Adlı Tıp önce 'tahliye edilmeli' dedi şimdi de 'hastanede tutulabilir' diyor
Gömi hakkında son olarak ise 2010 yılında ATK 3. İhtisas Kurulu tarafından "rezidüel şizofreni" raporu verilerek, "Cezaevinde kalamayacağı ve 104 b kapsamında sürekli hastalık kapsamında olduğu" belirtildi.
Ancak bu kez özel af kapsamında avukatların yaptığı başvuruyu Cumhurbaşkanı Abdullah Gül reddetti. Gül'ün tahliyesini reddettiği Gömi'nin avukatları bir kez daha ATK'ya sevk edilmesi için başvuruda bulundu. 12 Şubat 2014 tarihinde yapılan başvuru sonucu kuruma sevk edilen Gömi hakkında daha önce cezaevinde kalamayacağı yönünde rapor hazırlayan ATK, bu kez "Yüksek güvenlikli hastanede tedavi altında tutulabilir" raporu verdi.
Raporun ardından Gömi, Metris R Tipi Cezaevi'nden Bakırköy Ruh ve Sinir Hastanesi K Tipi mahkum koğuşuna sevk edildi.

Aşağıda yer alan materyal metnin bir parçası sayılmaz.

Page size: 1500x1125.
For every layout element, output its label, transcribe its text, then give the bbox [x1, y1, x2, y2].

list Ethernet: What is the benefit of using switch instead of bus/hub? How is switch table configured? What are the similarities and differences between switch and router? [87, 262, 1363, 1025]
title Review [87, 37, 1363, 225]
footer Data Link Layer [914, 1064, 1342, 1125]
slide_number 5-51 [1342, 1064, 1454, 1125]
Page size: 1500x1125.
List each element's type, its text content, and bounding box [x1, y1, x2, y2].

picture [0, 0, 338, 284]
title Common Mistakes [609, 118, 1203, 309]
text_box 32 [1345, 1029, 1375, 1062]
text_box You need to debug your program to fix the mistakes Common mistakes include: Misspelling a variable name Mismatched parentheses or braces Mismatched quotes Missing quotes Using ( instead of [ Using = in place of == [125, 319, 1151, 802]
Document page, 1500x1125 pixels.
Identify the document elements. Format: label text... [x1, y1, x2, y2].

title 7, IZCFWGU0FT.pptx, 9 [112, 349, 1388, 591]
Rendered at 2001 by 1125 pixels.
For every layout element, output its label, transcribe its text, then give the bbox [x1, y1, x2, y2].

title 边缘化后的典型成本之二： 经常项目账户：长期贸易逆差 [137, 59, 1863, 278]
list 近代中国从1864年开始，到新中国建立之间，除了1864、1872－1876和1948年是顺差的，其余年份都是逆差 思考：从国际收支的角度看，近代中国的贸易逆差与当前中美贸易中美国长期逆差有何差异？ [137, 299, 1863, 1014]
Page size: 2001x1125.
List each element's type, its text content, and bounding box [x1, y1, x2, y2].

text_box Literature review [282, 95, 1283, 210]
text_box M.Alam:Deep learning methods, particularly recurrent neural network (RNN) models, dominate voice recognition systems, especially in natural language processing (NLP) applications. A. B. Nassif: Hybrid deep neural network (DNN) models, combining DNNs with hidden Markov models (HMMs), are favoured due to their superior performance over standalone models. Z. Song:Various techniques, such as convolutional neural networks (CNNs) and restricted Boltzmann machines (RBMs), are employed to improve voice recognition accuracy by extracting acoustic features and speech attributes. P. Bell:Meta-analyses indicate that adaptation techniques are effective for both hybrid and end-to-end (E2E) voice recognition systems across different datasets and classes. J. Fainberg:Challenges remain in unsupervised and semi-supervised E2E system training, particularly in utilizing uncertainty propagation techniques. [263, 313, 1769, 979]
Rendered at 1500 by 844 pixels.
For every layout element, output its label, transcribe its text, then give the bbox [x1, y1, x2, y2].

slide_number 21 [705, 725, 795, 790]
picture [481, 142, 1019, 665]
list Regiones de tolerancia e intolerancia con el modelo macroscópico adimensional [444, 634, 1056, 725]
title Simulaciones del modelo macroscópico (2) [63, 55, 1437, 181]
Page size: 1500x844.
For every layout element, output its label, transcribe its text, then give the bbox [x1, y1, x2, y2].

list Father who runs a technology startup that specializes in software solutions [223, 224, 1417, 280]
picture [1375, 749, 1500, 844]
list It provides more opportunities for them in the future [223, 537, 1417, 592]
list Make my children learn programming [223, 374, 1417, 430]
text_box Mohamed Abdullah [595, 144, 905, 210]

'Her an kendisine zarar verebilir'
Kemal Gömi'nin sağlı durumu hakkında bilgi veren ağabeyi Feyzullah Gömi, kardeşinin durumunun gün geçtikçe ağırlaştığına dikkat çekerek, "Kemal'in durumundan endişeliyiz. Her an kendisine zarar verebilir endişesi var" dedi. Kemal Gömi'yle en son birkaç gün önce görüştüğü bilgisini veren Feyzullah Gömi, kardeşinin tekrar cezaevi hücrelerine dönmekten korktuğunu ve korku nedeniyle durumun da ağrılaştığını ifade ederek "Kemal ne olacağını bilmiyor. Cezaevine dönmekten ve hücrelerde kalmaktan çok korkuyor. Aldıkları ilaçların etkilerinin ağır olması nedeniyle sersemleşiyor. Kemal'in bu belirsizliği hem kendisini hem de ailesi olarak bizlerin de yaşamlarını alt üst etti. Kemal cezaevindeyken annesini, babasını ve iki kardeşini kaybetti. Bu durumu kim ona açıklayabilir bilmiyorum" şeklinde konuştu.
Gömi'nin durumu ağır olan 50 kişilik ağır hasta tutsaklar listesinde yer aldığını belirten Feyzullah Gömi, yetkililere "Hasta insanların durumunu dikkate almaları gerekiyor. Kemal'in akil sağlığı ceza infaz yasası kriterlerine uyun değil. Bunu cezaevi de biliyor devlet de biliyor. Buna rağmen tahliye edilmiyor" çağrısında bulundu.